DeepLab-ResNet rebuilt in TensorFlow
MIT License
1.25k stars 429 forks source link

Problem running the train script #136

Closed George3d6 closed 6 years ago

George3d6 commented 7 years ago

Hello,

I have come upon an issue when running the train.py script, I assume it may be a bug due to me overlooking or miss-handling a step but for the life of me I can't figure out which :/

I run the train script as such:

python2 train.py --data-dir ../build-src-Desktop-Debug --data-list ../instr/train.txt --num-classes 2 --batch-size 1

After which it spams the following error ~100 times:

2017-11-06 12:12:17.994330: W tensorflow/core/framework/op_kernel.cc:1192] Not found: Unsuccessful TensorSliceReader constructor: Failed to find any matching files for ./deeplab_resnet.ckpt

And subsequently crashes with the following error:

NotFoundError (see above for traceback): Unsuccessful TensorSliceReader constructor: Failed to find any matching files for ./deeplab_resnet.ckpt
         [[Node: save_1/RestoreV2_527 = RestoreV2[dtypes=[DT_FLOAT], _device="/job:localhost/replica:0/task:0/device:CPU:0"](_arg_save_1/Const_0_0, save_1/RestoreV2_527/tensor_names, save_1/RestoreV2_527/shape_and_slices)]]

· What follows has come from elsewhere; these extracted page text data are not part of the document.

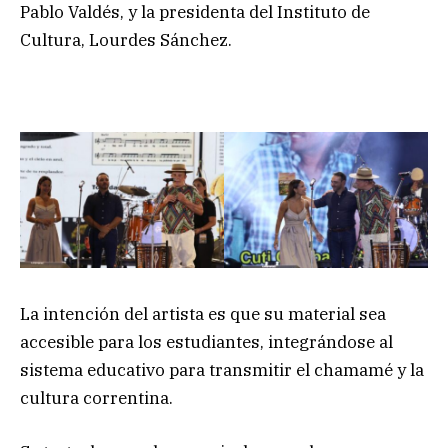
Pablo Valdés, y la presidenta del Instituto de
Cultura, Lourdes Sánchez.
La intención del artista es que su material sea
accesible para los estudiantes, integrándose al
sistema educativo para transmitir el chamamé y la
cultura correntina.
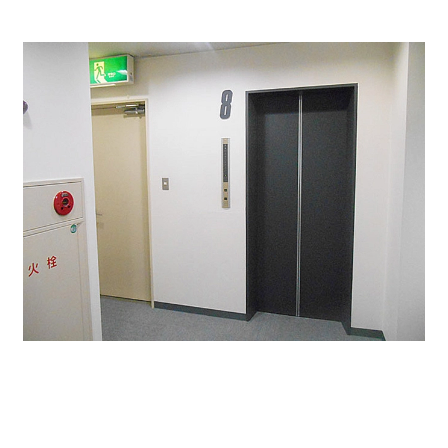
＜今回募集区画＞
貸室 31.55.坪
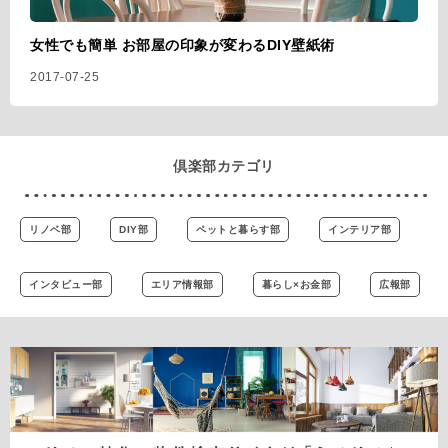
女性でも簡単 お部屋の印象が変わるDIY壁紙術
2017-07-25
倶楽部カテゴリ
リノベ部
DIY部
ペットと暮らす部
インテリア部
インタビュー部
エリア情報部
暮らし×お金部
広報部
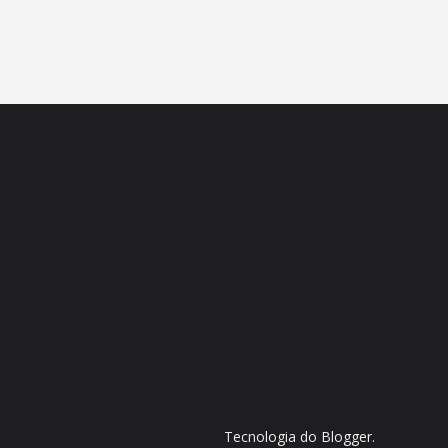
Tecnologia do
Blogger
.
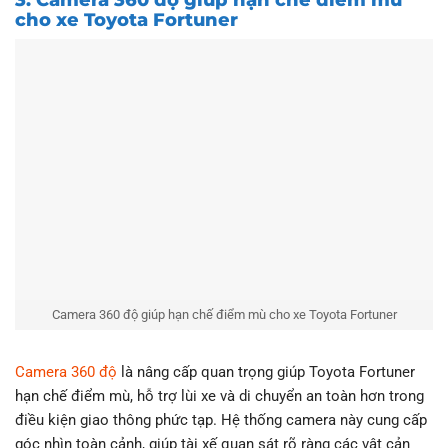
cho xe Toyota Fortuner
Camera 360 độ giúp hạn chế điểm mù cho xe Toyota Fortuner
Camera 360 độ
là nâng cấp quan trọng giúp Toyota Fortuner
hạn chế điểm mù, hỗ trợ lùi xe và di chuyển an toàn hơn trong
điều kiện giao thông phức tạp. Hệ thống camera này cung cấp
góc nhìn toàn cảnh, giúp tài xế quan sát rõ ràng các vật cản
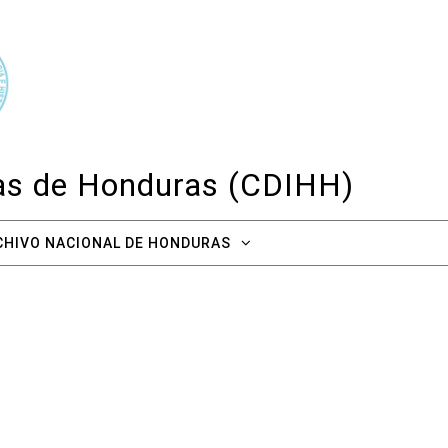
cas de Honduras (CDIHH)
CHIVO NACIONAL DE HONDURAS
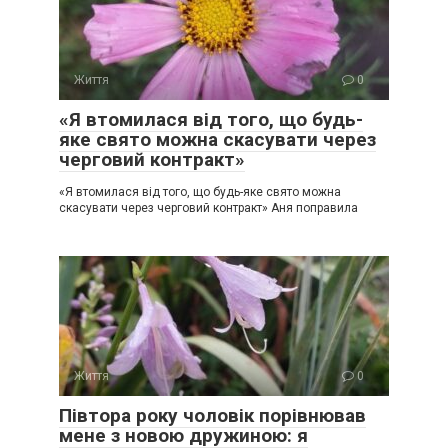
Життя
0
«Я втомилася від того, що будь-
яке свято можна скасувати через
черговий контракт»
«Я втомилася від того, що будь-яке свято можна
скасувати через черговий контракт» Аня поправила
Життя
0
Півтора року чоловік порівнював
мене з новою дружиною: я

Am I supposed to generate the deeplab_resnet.ckpt file in some way before running the script ? May this be a problem due to an improper training set (I used just two images for this test run and used RGB masks but with only (0,0,0) and (255,255,255) pixels, so I assumed the model will be able to deal with that properly). ? Or is it possible that this is a bug

The python version is: Python 2.7.14

eypros commented 7 years ago

In the git repository there are instructions. You are not supposed to create this file (unless you want to but then you should use the other file "deeplab_resnet_init.ckpt"). Download from here and define the path where it resides. https://drive.google.com/drive/folders/0B_rootXHuswsZ0E4Mjh1ZU5xZVU

DrSleep commented 6 years ago

It is all due to the 'restore-from' parameter. The value of it depends on what your final goal is: if you want to train from scratch, then you should explicitly set this parameter to None; if you want to fine-tune existing model, then you will need to download the model.